Typical of a memoir, there are meta-moments in Queen of Snails—for instance, Burdock explains how recollection and representation of memories and the intangibly available experience are both risky and exciting. While memory is a “fickle” faculty, it is also an antidote to transgenerational forgetting. Admitting such paradoxes, Burdock explains how such inevitable memory gaps are filled through journals, personal belongings/memory objects, and the like, which to a larger extent recreate and trigger memory. In drawing our attention to the paradoxes of memory, Burdock also invites the readers’ to treat Queen of Snails as mere recollection (as opposed to absolute truth) of significant moments in her life and how she felt about them. In so doing, she underscores the felt and affective nature of memory. After all, as Lynda Barry notes, any autobiography is an “autobiofictionalography.”
While the medium of comics has in recent times emerged as one of the best media to present transgenerational, collective and individual’s troubled memories (for instance, Art Spiegelman’s Maus, Una’s Unbecoming among other texts) Burdock, in particular, effectively utilizes the various affordances of the medium.

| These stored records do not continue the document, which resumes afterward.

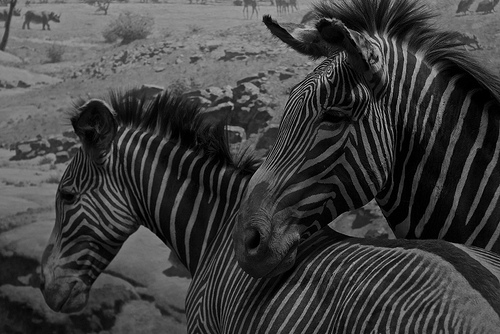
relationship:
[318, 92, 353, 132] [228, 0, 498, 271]
eye on zebra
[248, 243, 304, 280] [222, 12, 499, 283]
mouth of a zebra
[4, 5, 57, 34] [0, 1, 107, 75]
animal in corner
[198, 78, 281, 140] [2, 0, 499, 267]
rocks are on ground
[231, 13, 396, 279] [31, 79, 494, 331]
head on top of zebra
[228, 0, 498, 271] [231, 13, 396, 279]
zebra has head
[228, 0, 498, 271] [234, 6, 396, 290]
zebra has head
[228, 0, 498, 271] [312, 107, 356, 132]
zebra has eye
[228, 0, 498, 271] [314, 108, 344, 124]
zebra has eye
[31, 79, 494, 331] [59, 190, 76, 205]
zebra has eye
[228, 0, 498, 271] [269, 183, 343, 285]
zebra has jaw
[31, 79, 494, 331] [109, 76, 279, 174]
zebra has mane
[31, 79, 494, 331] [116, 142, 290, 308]
zebra has neck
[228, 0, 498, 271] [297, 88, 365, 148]
zebra has eye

Marked by ligne claire and written in an engaging way, Queen of Snails integrates form and content and braids drawings and writing to carry forward her coming-of-age story. Be it the meticulously rendered retro-style streets of 1970s Chicago in a double spread page or the visually stunning snail which thematizes vulnerability and the idea of home, every page in Queen of Snails is meditative, poetic, and elegant. Then there are several pages in the memoir where passage, tracks and trails are visually invoked both explicitly and otherwise to concretize the theme of roots/routes.

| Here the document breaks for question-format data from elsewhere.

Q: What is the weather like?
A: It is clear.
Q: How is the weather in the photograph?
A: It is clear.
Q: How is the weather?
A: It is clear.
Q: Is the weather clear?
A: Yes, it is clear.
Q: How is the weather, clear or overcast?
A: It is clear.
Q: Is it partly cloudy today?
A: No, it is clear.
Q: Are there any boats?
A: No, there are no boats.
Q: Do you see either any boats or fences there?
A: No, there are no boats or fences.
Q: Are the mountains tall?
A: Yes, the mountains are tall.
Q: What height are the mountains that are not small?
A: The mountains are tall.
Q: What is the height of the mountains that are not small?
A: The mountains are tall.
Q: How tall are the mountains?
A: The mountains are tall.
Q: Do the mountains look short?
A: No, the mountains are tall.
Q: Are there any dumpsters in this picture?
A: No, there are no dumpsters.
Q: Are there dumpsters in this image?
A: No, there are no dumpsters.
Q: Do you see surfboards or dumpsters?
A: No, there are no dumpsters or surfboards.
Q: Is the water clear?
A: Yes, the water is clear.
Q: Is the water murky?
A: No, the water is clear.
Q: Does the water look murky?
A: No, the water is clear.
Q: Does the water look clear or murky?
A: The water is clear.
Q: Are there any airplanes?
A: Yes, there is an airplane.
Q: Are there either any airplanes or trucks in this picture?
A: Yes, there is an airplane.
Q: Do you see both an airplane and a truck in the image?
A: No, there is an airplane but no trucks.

In fact, in Burdock’s oeuvre, roots/routes both as a theme and as a visual trope is common, signifying interrelatedness, interdependency and interwoven genealogies. What is also striking in Queen of Snails is Burdock’s reverence for nonhuman life forms—references to snails, dogs, and gulls to discuss perspectivism, vulnerability and lineage are cases in point. Elsewhere, Burdock’s statement that “across species, we are not so different. We seek safety, shelter, warmth, belonging – HOME” vindicates her position. Read in this way, Queen of Snails is not just a nuanced reading of her own “INHERITED VULNERABILITY” but is also a subtle reflection on the (neglected) aspects of the nonhumans that are equally, sometimes more, vulnerable than humans.
In the final analysis, Queen of Snails is an artfully choreographed visual memoir that sensitively presents the tangled histories of places and individuals and the messiness of emotions and memory. In particular, the graphic memoir deftly demonstrates the determining power of intergenerational and inherited vulnerability and how such forces undergirds Burdock’s life as an artist-individual. By turns tender and passionate, Queen of Snails is as much about (loss of) place, home and belonging as it is about grieving, forgiveness, and healing. While Burdock realizes that “it is not possible to transcend one’s history and culture” she insists that one come to terms with the realities of the past and the determining potency of intergenerational forces in order to develop a resilient self. Such realization, recognition and coming to terms with the past is necessary so that one “doesn’t unwittingly create a REPLICA, and not without recognizing and protecting the most wounded and woundable parts of ourselves, our families, and our world.”